Data for processing below:
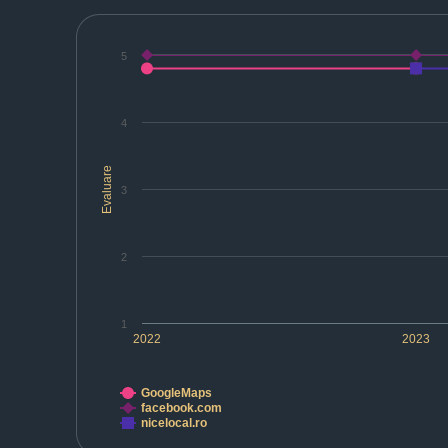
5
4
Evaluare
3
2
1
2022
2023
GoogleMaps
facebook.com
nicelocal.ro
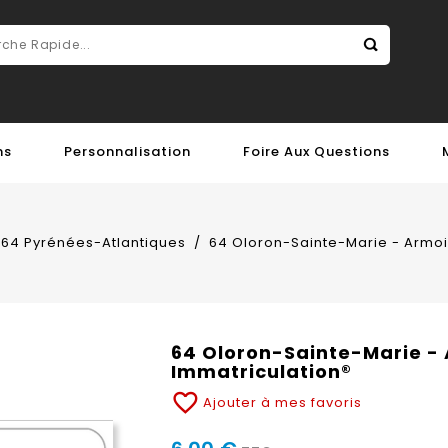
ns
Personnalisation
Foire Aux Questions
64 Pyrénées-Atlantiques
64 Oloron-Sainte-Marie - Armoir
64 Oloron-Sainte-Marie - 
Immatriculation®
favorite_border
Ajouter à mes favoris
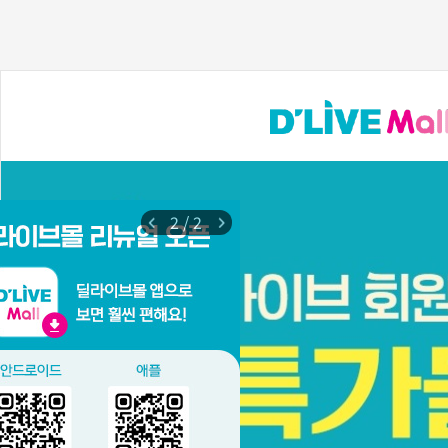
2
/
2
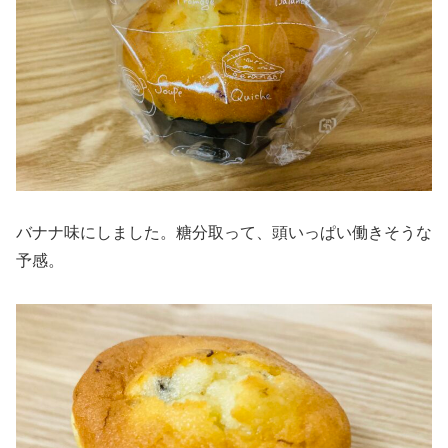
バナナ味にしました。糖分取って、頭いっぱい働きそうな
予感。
End of Data for processing.
Data for processing below:
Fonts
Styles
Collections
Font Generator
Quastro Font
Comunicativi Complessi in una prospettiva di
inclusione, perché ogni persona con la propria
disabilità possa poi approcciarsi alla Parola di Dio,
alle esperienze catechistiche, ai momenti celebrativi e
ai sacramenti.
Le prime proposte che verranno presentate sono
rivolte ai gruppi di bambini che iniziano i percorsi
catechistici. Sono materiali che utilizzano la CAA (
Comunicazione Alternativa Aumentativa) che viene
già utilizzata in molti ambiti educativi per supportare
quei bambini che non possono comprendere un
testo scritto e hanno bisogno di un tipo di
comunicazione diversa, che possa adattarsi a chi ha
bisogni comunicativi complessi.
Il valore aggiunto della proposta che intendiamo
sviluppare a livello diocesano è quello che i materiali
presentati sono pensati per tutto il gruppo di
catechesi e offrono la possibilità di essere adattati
End of Data for processing.
Problem details: Within the data above, the span starting at the line containing "catechistici. Sono materiali" and ending at the line containing "catechesi e offrono" is to be retyped exactly, with no other lines.

Solved exercise:
catechistici. Sono materiali che utilizzano la CAA (
Comunicazione Alternativa Aumentativa) che viene
già utilizzata in molti ambiti educativi per supportare
quei bambini che non possono comprendere un
testo scritto e hanno bisogno di un tipo di
comunicazione diversa, che possa adattarsi a chi ha
bisogni comunicativi complessi.
Il valore aggiunto della proposta che intendiamo
sviluppare a livello diocesano è quello che i materiali
presentati sono pensati per tutto il gruppo di
catechesi e offrono la possibilità di essere adattati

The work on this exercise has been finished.